For the third consecutive month real average weekly earnings fell year-over-year. In March, at least, with the CPI starting its downward leg the decline was by the smallest amount; essentially flat but fractionally less than zero. It was the first time real wages have fallen three in a row since early 2012. The six-month average is just about zero, too, unsurprisingly also the lowest since mid-2012.

Despite the unemployment rate falling well-below 5%, there isn’t the first sign of wage acceleration in nominal terms. That has left real wages to the whims of oil prices, first as their biggest boost in years as oil prices, like early 2009, collapsed and now on the wrong end of them as they partially rebound. The overall negative effects aren’t so much the decline in real terms as the unstable and highly volatile nature of it all that never really gets better.

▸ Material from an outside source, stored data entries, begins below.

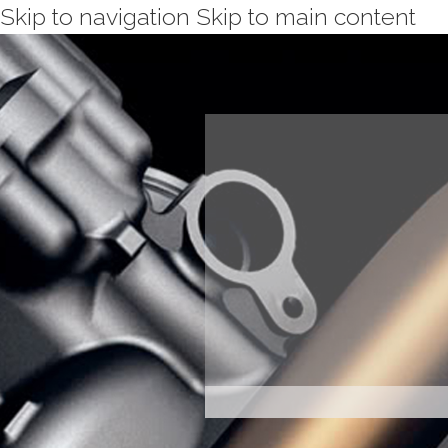
Skip to navigation
Skip to main content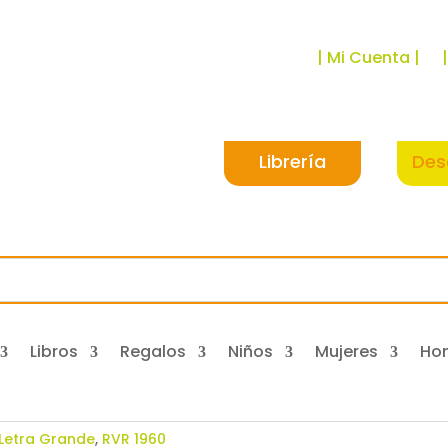
| Mi Cuenta |
Librería
Des
Libros
Regalos
Niños
Mujeres
Ho
Letra Grande
,
RVR 1960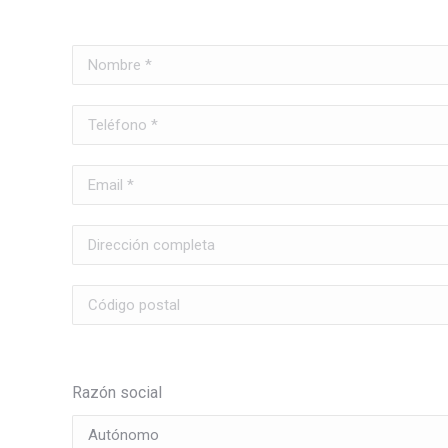
Razón social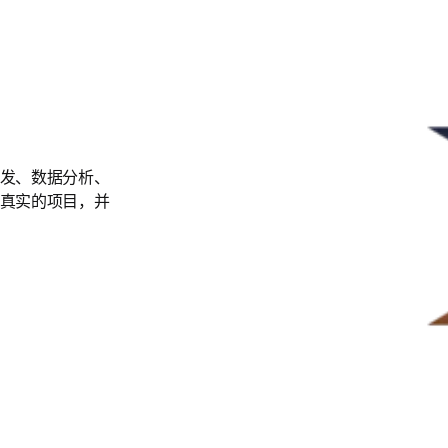
发、数据分析、
真实的项目，并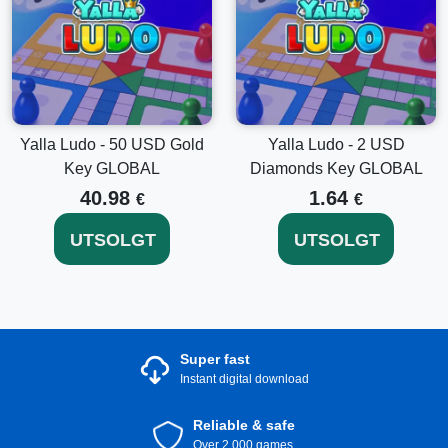
Yalla Ludo - 50 USD Gold
Yalla Ludo - 2 USD
Key GLOBAL
Diamonds Key GLOBAL
40.98
1.64
€
€
UTSOLGT
UTSOLGT
Super fast
Instant digital download
Reliable & safe
Over 2.000 games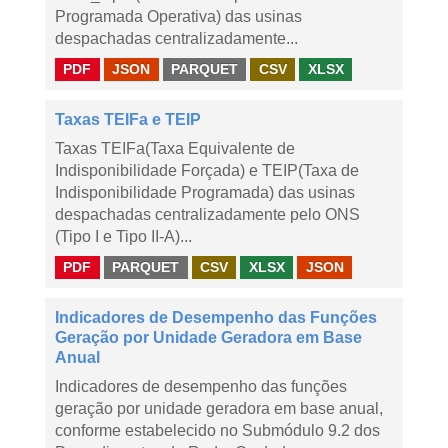
Programada Operativa) das usinas
despachadas centralizadamente...
PDF
JSON
PARQUET
CSV
XLSX
Taxas TEIFa e TEIP
Taxas TEIFa(Taxa Equivalente de
Indisponibilidade Forçada) e TEIP(Taxa de
Indisponibilidade Programada) das usinas
despachadas centralizadamente pelo ONS
(Tipo I e Tipo II-A)...
PDF
PARQUET
CSV
XLSX
JSON
Indicadores de Desempenho das Funções
Geração por Unidade Geradora em Base
Anual
Indicadores de desempenho das funções
geração por unidade geradora em base anual,
conforme estabelecido no Submódulo 9.2 dos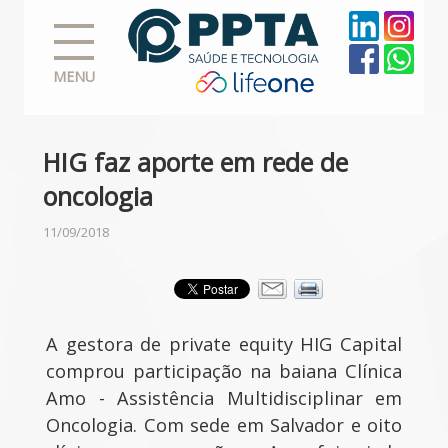
MENU
HIG faz aporte em rede de
oncologia
11/09/2018
A gestora de private equity HIG Capital
comprou participação na baiana Clínica
Amo - Assistência Multidisciplinar em
Oncologia. Com sede em Salvador e oito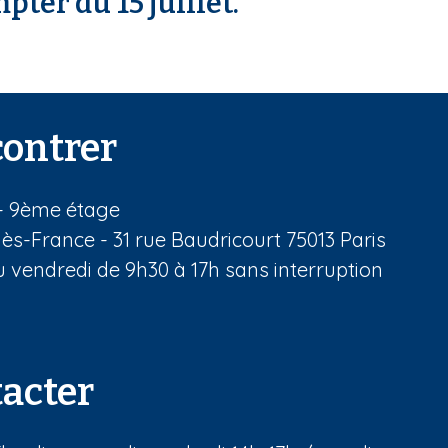
ter du 15 juillet.
ontrer
 - 9ème étage
ès-France - 31 rue Baudricourt 75013 Paris
 vendredi de 9h30 à 17h sans interruption
acter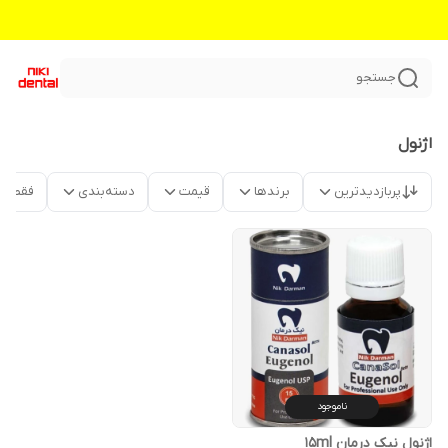
جستجو
اژنول
پربازدیدترین
برندها
قیمت
دسته‌بندی
فقط م
ناموجود
اژنول نیک درمان 15ml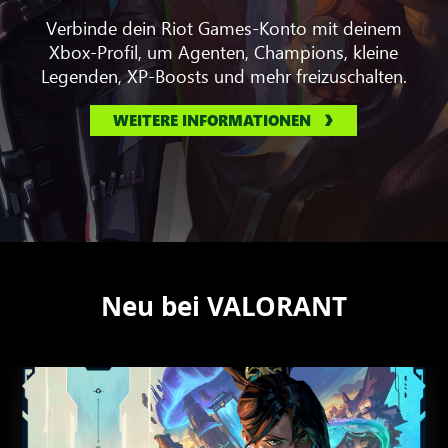
Verbinde dein Riot Games-Konto mit deinem
Xbox-Profil, um Agenten, Champions, kleine
Legenden, XP-Boosts und mehr freizuschalten.
WEITERE INFORMATIONEN
Neu bei VALORANT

In early 2014, right at the start of her tenure, Janet Yellen claimed that nominal wage growth of 3% to 4% “would be normal.” The official and academic literature of the time also concluded that a 5% unemployment rate reflected full employment. Earlier this month, Yellen confirmed as much for the first time at the University of Michigan’s Ford School (fiasco), saying:

With an unemployment rate that stands at 4.5 percent, that’s even a little bit below what most of my colleagues and I would take as a marker of where full employment is.

She then added for good measure, “I’d say we’re doing pretty well.” So where are the wages? If the unemployment rate is an accurate depiction and it is significantly (not a bit) less than the full employment mark, nominal wages should be accelerating quickly and more so all the time. The base effects of oil prices should not be a matter for any consideration but a small footnote on economic completion.

Yellen may refuse to admit it, but “something” is not only missing but has to be missing. From her comments she is either being disingenuous or she has bought into R*, either option leads nowhere good. If it’s the latter, and I’m sure it is, then the once-perpetually optimistic Federal Reserve has joined the club of doom and gloom. The only difference is that the current thinking on R* places the gloom at someone else’s doorstep (yours).